## Records provided:
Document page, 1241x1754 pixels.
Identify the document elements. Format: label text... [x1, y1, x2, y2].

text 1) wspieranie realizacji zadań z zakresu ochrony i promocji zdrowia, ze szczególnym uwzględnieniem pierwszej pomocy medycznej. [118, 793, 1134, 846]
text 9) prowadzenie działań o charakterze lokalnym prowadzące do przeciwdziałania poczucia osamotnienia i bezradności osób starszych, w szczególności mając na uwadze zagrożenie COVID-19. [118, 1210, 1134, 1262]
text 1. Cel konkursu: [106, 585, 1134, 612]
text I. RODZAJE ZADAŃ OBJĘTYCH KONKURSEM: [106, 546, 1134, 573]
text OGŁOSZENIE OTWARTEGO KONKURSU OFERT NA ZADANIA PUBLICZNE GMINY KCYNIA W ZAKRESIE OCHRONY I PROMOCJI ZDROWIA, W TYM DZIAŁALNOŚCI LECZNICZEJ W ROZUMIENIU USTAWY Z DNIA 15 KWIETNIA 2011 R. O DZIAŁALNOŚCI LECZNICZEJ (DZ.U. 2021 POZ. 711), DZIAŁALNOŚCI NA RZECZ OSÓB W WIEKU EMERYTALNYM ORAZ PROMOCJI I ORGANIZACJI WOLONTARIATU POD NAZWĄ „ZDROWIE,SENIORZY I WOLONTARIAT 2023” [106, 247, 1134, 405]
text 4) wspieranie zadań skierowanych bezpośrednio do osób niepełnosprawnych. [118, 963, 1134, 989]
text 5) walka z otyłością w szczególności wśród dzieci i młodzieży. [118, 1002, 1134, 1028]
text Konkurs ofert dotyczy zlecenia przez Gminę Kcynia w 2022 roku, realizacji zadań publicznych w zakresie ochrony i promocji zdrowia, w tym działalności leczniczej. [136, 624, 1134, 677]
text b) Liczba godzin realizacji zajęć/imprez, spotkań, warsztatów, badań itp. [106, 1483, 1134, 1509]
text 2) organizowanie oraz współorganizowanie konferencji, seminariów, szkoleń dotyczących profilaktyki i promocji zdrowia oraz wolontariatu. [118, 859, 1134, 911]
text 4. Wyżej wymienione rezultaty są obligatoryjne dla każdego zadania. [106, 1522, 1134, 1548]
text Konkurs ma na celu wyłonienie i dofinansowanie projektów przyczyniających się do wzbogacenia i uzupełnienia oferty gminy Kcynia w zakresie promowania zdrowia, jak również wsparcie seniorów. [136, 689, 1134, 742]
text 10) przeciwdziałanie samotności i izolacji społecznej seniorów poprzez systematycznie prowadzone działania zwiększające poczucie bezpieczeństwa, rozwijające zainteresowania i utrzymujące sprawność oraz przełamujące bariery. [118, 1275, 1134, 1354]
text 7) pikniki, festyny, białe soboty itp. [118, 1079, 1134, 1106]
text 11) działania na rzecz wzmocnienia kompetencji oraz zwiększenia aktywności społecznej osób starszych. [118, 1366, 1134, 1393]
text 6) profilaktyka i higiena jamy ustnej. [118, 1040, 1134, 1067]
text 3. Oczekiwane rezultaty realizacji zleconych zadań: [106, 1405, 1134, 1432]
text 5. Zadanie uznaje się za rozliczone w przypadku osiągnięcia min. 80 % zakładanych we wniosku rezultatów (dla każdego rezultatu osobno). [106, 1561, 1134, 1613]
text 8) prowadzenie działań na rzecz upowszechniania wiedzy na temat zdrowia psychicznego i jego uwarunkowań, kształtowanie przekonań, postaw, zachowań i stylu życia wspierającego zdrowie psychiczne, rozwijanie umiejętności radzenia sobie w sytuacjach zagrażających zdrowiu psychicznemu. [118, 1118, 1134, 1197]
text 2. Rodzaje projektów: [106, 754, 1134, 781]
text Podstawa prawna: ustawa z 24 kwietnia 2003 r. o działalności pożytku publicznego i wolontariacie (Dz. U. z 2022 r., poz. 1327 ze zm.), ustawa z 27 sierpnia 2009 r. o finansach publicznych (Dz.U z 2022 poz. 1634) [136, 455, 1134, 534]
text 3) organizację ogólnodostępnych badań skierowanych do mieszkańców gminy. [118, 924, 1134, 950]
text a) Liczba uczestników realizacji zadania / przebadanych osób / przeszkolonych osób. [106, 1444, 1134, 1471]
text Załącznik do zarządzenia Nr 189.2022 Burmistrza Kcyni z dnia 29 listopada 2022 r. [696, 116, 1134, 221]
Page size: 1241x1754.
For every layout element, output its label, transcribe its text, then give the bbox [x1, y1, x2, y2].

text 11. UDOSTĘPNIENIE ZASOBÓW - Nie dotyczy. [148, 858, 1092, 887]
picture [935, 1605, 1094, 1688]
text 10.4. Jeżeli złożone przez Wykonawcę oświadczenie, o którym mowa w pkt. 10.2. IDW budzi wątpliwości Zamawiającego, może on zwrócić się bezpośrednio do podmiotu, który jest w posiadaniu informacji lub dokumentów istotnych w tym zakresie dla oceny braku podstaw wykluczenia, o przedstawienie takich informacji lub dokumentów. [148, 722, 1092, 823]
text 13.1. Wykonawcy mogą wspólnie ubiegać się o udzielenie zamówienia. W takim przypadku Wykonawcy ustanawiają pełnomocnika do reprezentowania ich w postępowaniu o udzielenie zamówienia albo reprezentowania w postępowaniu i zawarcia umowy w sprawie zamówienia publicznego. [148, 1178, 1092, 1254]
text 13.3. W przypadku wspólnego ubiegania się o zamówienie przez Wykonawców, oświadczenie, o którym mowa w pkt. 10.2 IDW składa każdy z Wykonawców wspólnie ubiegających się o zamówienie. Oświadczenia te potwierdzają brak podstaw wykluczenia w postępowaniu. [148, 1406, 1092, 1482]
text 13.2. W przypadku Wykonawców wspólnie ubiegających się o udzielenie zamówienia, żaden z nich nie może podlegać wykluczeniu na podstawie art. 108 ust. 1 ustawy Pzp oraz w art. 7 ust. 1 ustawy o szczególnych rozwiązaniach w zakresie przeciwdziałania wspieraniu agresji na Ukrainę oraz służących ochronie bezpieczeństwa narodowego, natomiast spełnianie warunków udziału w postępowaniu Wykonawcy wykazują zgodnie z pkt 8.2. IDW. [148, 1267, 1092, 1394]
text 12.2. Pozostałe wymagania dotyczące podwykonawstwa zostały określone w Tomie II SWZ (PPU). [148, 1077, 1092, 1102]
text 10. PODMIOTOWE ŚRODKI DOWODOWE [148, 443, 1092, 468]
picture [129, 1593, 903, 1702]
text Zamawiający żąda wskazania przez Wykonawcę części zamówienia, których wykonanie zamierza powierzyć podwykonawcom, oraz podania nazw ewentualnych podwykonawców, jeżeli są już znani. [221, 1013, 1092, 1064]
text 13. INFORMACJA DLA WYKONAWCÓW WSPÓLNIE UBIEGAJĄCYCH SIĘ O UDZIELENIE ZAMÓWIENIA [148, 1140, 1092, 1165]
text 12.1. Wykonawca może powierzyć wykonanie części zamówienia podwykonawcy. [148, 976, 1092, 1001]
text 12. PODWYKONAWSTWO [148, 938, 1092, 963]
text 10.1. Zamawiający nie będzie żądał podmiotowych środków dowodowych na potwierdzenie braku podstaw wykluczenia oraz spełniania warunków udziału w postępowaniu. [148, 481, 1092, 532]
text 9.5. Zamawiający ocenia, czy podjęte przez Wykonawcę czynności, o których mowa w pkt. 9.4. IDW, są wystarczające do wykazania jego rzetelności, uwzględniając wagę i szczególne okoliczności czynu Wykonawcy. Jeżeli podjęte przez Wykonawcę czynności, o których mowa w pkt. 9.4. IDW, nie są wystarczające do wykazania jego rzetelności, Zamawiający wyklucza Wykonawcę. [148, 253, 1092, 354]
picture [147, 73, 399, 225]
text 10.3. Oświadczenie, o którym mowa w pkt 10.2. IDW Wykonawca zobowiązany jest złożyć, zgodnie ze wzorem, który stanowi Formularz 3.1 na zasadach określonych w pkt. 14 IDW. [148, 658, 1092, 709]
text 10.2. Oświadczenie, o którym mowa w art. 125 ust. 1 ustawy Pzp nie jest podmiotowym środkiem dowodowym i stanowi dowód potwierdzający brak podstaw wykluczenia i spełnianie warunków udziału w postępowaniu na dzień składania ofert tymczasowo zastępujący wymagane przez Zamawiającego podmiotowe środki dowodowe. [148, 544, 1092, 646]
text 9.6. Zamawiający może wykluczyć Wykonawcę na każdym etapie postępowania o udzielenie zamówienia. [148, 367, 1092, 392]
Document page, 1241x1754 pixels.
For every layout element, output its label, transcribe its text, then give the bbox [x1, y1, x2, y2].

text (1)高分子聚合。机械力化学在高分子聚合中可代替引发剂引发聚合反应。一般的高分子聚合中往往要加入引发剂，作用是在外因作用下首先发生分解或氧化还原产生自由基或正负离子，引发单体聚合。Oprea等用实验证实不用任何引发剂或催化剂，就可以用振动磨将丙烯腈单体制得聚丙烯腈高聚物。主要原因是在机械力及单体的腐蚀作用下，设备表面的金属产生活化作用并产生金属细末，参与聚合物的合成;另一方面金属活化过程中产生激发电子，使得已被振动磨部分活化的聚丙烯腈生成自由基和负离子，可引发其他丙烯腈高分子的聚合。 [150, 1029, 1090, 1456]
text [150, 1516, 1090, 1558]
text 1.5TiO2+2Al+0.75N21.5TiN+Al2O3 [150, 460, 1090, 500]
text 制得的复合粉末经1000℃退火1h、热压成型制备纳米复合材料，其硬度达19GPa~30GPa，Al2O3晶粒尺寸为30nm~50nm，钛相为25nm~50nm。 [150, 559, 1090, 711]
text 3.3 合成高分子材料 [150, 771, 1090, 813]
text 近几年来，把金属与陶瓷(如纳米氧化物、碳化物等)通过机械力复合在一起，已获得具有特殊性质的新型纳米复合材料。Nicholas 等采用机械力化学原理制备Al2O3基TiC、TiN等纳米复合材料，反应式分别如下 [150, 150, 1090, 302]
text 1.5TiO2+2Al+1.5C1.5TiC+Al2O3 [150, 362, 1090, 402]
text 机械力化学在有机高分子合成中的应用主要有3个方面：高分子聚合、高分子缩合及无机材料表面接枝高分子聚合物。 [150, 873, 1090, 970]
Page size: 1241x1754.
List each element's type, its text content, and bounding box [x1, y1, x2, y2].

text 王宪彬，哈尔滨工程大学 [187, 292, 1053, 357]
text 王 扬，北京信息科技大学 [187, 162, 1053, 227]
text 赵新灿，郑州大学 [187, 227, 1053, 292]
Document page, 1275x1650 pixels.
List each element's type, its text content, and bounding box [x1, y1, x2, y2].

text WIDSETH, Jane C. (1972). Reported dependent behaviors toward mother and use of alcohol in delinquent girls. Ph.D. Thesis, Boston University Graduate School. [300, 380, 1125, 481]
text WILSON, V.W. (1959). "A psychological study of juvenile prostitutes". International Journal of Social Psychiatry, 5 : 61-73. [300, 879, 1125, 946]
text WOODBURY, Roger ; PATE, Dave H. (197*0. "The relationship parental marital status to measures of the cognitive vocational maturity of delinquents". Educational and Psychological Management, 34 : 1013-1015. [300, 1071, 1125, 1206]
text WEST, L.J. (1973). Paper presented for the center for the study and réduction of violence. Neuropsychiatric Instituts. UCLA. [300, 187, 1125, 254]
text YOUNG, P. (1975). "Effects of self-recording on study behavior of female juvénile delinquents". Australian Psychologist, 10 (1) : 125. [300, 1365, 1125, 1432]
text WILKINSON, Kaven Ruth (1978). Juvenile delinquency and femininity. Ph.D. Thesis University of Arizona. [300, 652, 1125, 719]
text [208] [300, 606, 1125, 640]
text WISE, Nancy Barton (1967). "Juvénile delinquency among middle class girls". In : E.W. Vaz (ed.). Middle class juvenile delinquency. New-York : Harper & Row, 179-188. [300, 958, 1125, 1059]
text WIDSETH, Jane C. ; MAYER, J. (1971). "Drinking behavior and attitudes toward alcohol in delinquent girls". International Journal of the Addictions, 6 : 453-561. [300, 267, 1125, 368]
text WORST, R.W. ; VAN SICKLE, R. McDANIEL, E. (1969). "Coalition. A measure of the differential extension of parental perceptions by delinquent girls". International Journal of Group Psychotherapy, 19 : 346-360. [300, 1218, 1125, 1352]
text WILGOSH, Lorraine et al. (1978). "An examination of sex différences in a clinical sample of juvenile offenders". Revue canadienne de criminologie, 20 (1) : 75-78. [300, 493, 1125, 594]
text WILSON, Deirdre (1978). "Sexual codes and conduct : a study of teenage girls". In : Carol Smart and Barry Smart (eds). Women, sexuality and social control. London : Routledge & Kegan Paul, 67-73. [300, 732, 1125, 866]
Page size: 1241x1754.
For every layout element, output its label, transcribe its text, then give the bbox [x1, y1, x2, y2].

## Task:
Check each line above for "spełnianie" and return the ones that have it.

## Answer to this problem:
text 13.2. W przypadku Wykonawców wspólnie ubiegających się o udzielenie zamówienia, żaden z nich nie może podlegać wykluczeniu na podstawie art. 108 ust. 1 ustawy Pzp oraz w art. 7 ust. 1 ustawy o szczególnych rozwiązaniach w zakresie przeciwdziałania wspieraniu agresji na Ukrainę oraz służących ochronie bezpieczeństwa narodowego, natomiast spełnianie warunków udziału w postępowaniu Wykonawcy wykazują zgodnie z pkt 8.2. IDW. [148, 1267, 1092, 1394]
text 10.2. Oświadczenie, o którym mowa w art. 125 ust. 1 ustawy Pzp nie jest podmiotowym środkiem dowodowym i stanowi dowód potwierdzający brak podstaw wykluczenia i spełnianie warunków udziału w postępowaniu na dzień składania ofert tymczasowo zastępujący wymagane przez Zamawiającego podmiotowe środki dowodowe. [148, 544, 1092, 646]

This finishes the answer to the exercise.